8 Grammatical blunders that writers commit unknowingly!

It is important to write without committing any grammatical errors. When you receive a letter or email with grammatical errors and typos in it, do you take it seriously? Probably not. Any written document, email and letter with typos and grammatical errors in it will create problems for you. E-mails are so quick and easy to write and send, that we do not give any attention to it. And that may cost us a lot. We commit a lot of grammatical blunders unknowingly. Committing grammatical blunders while writing content is a grave mistake, and it may impact your content marketing business negatively.

Content writing is a budding stream and there are numerous possibilities for growth in this business. Good content is needed in every business today, for websites, social media marketing, and publishing. There is no space for grammatical blunders. Everyone needs grammatically correct content without any typos. Writers should try and avoid any such mistakes while writing content for content marketing. To save oneself from such errors, one must be aware of it. Here is the list of 8 most common blunders that writers commit unknowingly :

  • They’re vs. Their vs. There

The most common grammatical mistake that people make is the use of wrong words in the sentences. Writers often get confused between ‘They’re’, ‘Their’, and ‘There’. They often misuse these words and juggle them up with each other. So, understanding the difference between all the three, and implementing it in your writing is important to avoid grammatical errors.

‘They’re’ is a contraction of ‘“They are”, Their refers to something owned by a group, and there refers to a place. Now that you know the difference between the three, just make sure that you use them correctly.

  • Your vs. You’re

Writers often commit this grammatical blunder and confuse between the two while writing. The difference between the two is owning something versus actually being something. ‘Your’ is possessive and it means owning something, on the other hand, ‘You’re’ is a contraction of “You are”. The meaning of two words is completely different, but they look similar and that creates the confusion in the mind of the writer and readers. It is very important for the writer to make sure that they’re using the right word at the right place.

  • Its vs. It’s

This one tends to confuse even the best of writers. Writers often get confused between Its and It’s, and commit the mistake of using the wrong one in a sentence. They should avoid such mistakes at all costs. Its is possessive and It’s is a contraction of “It is”. Both the words look alike but they have very different meanings.  

  • Affect vs. Effect

You would believe that you understand the difference between these until it comes time for you to use one in a sentence. Most people confuse them when they’re talking about ‘something bringing about a change in another thing’. ‘Effect’ will be used as a noun, when you’re talking about the change itself. ‘Affect’ will be used as a verb, when you’re talking about the act of changing. Understanding the play of verb and noun is important here. Writers should keep the context of the sentence in mind while using affect or effect.  
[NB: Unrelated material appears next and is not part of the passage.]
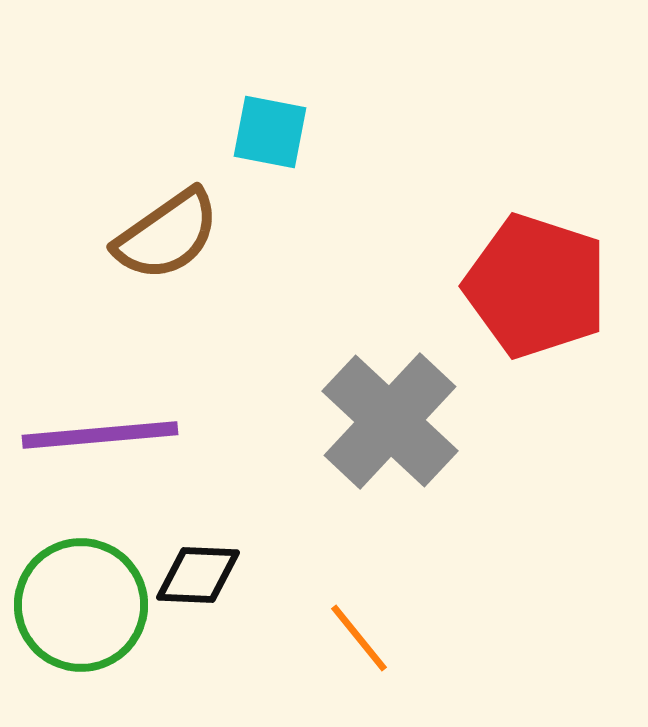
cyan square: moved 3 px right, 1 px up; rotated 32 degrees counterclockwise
  • Who vs. Whom vs. Whose vs. Who’s

All these words look alike, and their similar looks play an important role in confusing the writer. So, let’s break it down. Who is used to identify a living pronoun. Whom is a little trickier. It’s usually used to describe someone who’s receiving something, but it can also be used to describe someone on the receiving end of an action. Whose is used to assign ownership to someone. Who’s is a contraction of “who is”, it is used to identify a living being.

  • Peek vs. Peak vs. Pique

Writers know what these words mean, but the look of these words can easily trick the writer to commit a grammatical blunder. Peek means taking a quick look at something, Peak is a sharp point, and Pique means to provoke or instigate. The only way to use the right word at the right place is to pay attention to details. If you’re using any of these words in your writing, wait and think for a moment.

  • Lose vs. Loose

Writers often mix up Lose and Loose, just because they’re spelled so similarly. Writers understand that the meaning of both the words is completely different but unknowingly commit an error by using the wrong word in a sentence. Lose is a verb that means to ‘unable to find something or someone’, to ‘fail to win’, or to ‘fail to keep’. On the other hand, Loose is an adjective that refers to something not tightly fastened or held.

  • Compliment vs. Complement

The reason writers get confused between these two words is that these words have the same pronunciation. Same pronunciation makes them easy to be mixed up. The word compliment refers to an expression of praise, as a noun or to express admiration for someone as a verb. Complement, on the other hand, means that if something “complement” something else, then it completes it, or enhances it. It’s a little tricky to understand, using these words is even trickier. Writers should use these words carefully in the proper context and at the right places.          

These common grammatical blunders can be avoided if one pays enough attention and has the proper knowledge of these words and their implementation. Follow the guidelines given above and you will never commit these mistakes again.